Heat Bread -- If you have a dark cookie sheet, you can do a really nice job heating and reheating breads, pastries, and tortillas. Put them on paper towels, plates, or napkins in a sunny spot on the deck. Lay the cookie sheet on top. Wait an hour. If you're willing to wait two hours, you can use this same technique to make quesdillas.

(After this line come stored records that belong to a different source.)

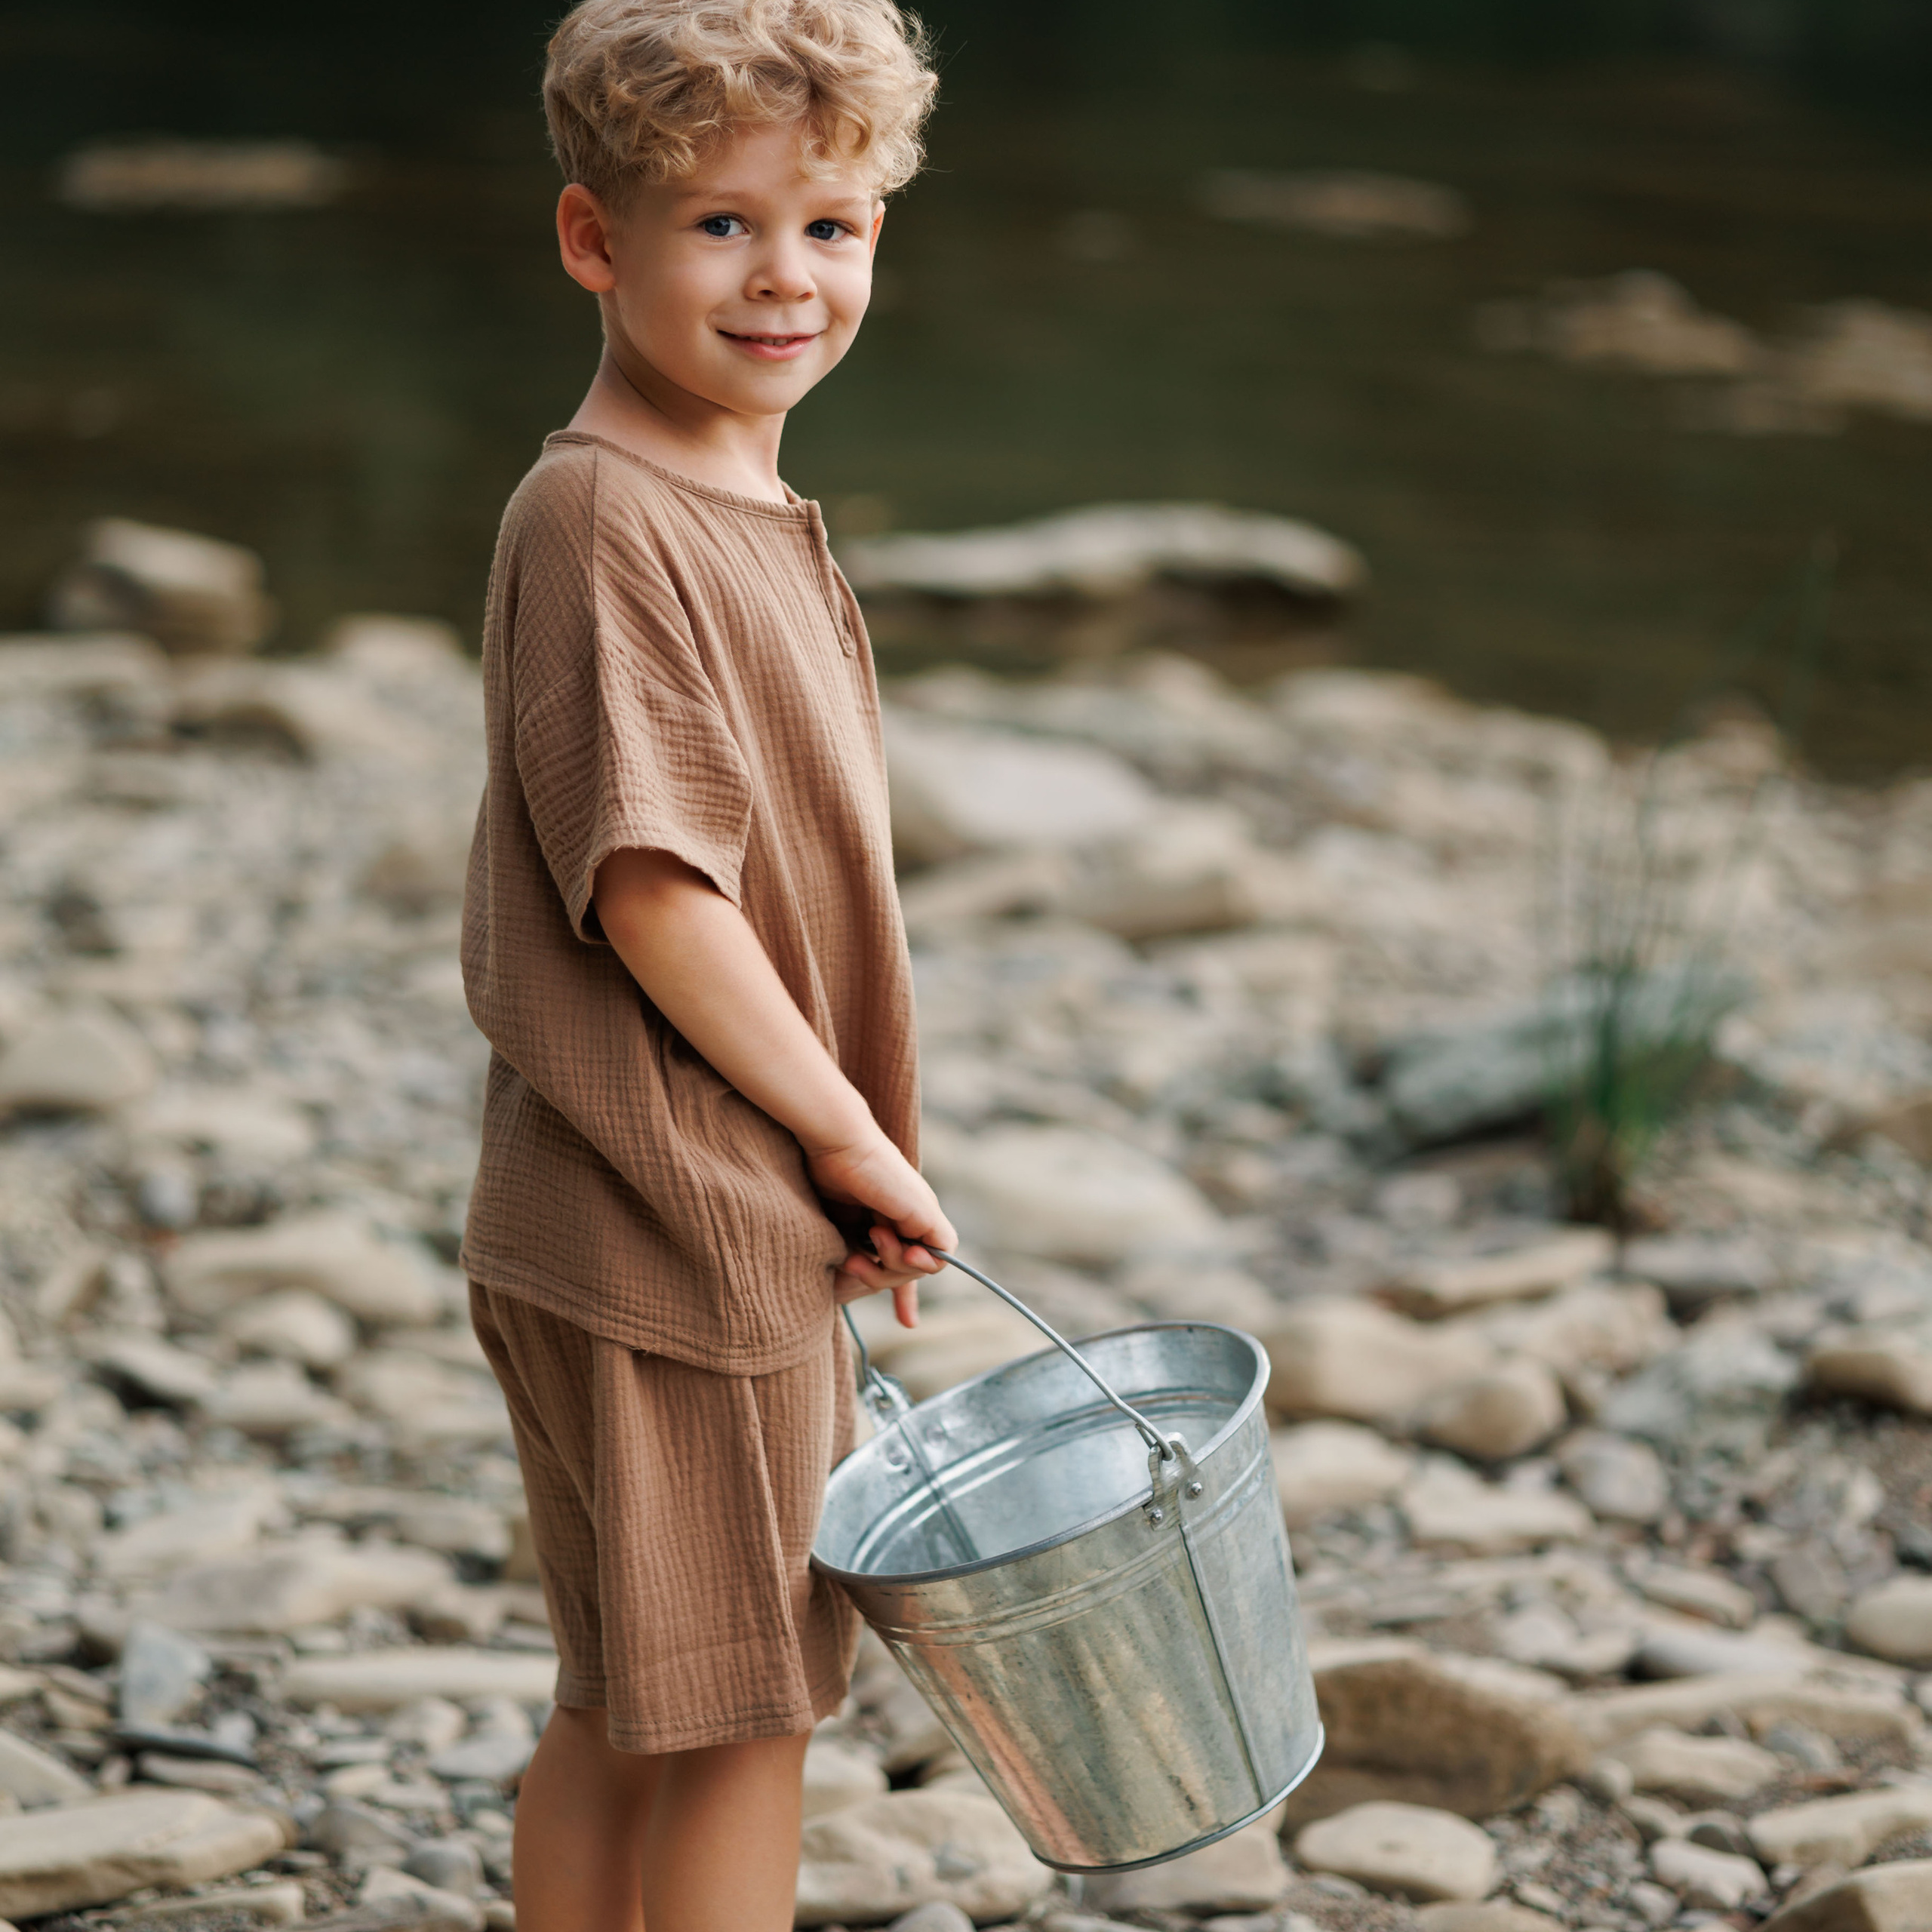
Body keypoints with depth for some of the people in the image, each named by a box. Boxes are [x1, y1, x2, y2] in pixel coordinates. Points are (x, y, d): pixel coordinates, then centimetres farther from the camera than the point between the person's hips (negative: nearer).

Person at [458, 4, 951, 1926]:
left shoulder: (750, 511, 12)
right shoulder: (603, 519, -19)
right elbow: (648, 889, -23)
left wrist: (837, 1145, 11)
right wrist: (846, 1128, -15)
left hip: (743, 1210, 9)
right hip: (674, 1224, -9)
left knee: (626, 1710, 17)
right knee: (741, 1707, 0)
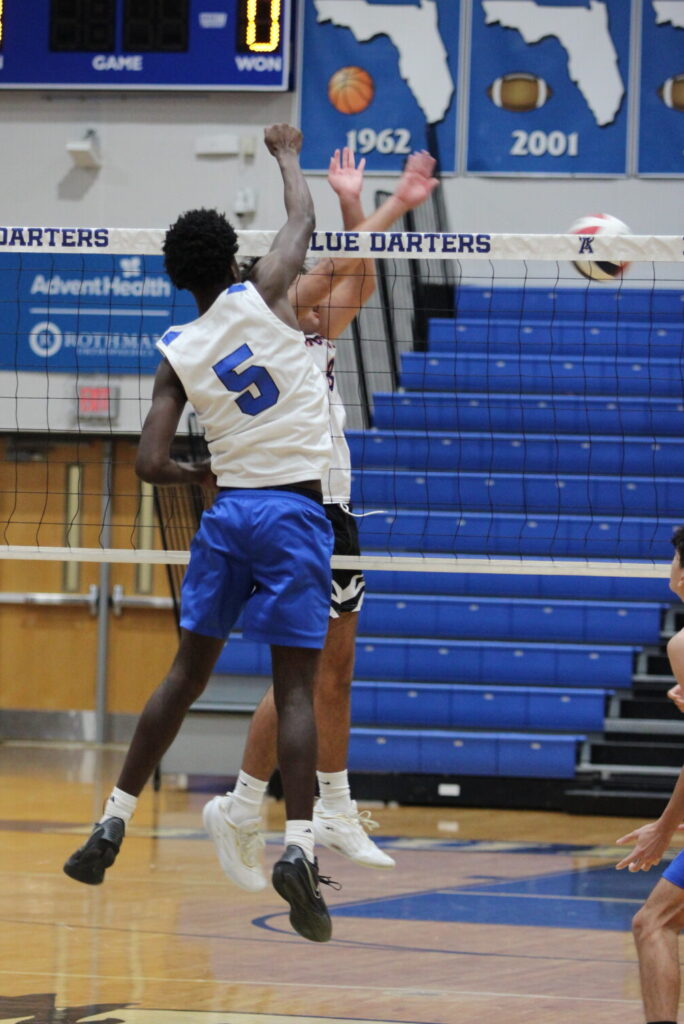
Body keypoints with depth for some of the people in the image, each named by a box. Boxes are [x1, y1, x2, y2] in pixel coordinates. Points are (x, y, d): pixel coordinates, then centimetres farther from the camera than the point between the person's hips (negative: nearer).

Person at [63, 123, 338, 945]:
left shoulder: (177, 355, 3)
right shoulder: (263, 298, -3)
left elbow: (150, 464, -3)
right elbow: (302, 218, 15)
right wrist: (286, 155, 33)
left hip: (227, 508, 3)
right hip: (295, 510, -3)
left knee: (188, 671, 17)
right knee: (294, 686, -6)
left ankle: (113, 823, 19)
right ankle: (298, 846, -21)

Bean Dip -- The kids invented Solar Bean Dip a few weeks ago. In a pan, layer refried beans, minced onions, shredded cheese, and olives. Sit in the sun from about noon till it's time to visit a fellow boat for the cocktail hour. Top with fresh chopped tomatoes, cilantro, salsa, and sour cream. Serve with tortilla chips or tostas.

Drying Fish Jerky
Drying Fish Jerky
Originally uploaded by behang.
Slow Cooking -- Combine the hyper efficiency of your pressure cooker with the insane intensity of the sun to slow cook soups, pot roasts, stews, and bean dishes. Pre-soak beans the night before. Then prepare a soup or stew in the morning. For example, the recipe may call for browning the meat and onions. Put all the ingredients in your pressure cooker and bring to pressure for at least five minutes. Without opening the pot, stick it out on the deck in a sunny spot. At dinner time, you can retrieve your pot and serve. We've averaged between 140 to 180 degrees Fahrenheit for dishes prepared in this fashion indicating that the contents of the pot were slow cooking throughout the day. In other words, the pot never drops below the routine temperature maintained by a crock pot. To date, I've used this technique to make pot roast, chowders of both vegies and meats, chili, and bean soup.

Pizza Box Oven -- If you have kids, don't buy an oven; Have them make one. These things work super well if you start with Bobolli or sliced bollo and build from there, but they do also bake raw dough. The girls recommend that you put your pizza in the “real oven” for the last 5 minutes just to get a browner, drier crust. The pizza box oven is another way to do tasty quesidillas.

* * *

Solar cooking is as much about creativity as it is about harnessing the power of the sun to cook. I have to admit, though, as I swing in the water on a line strung between the hulls trying desperately to stay cool, my real problem is figuring out why you'd want hot food to begin with.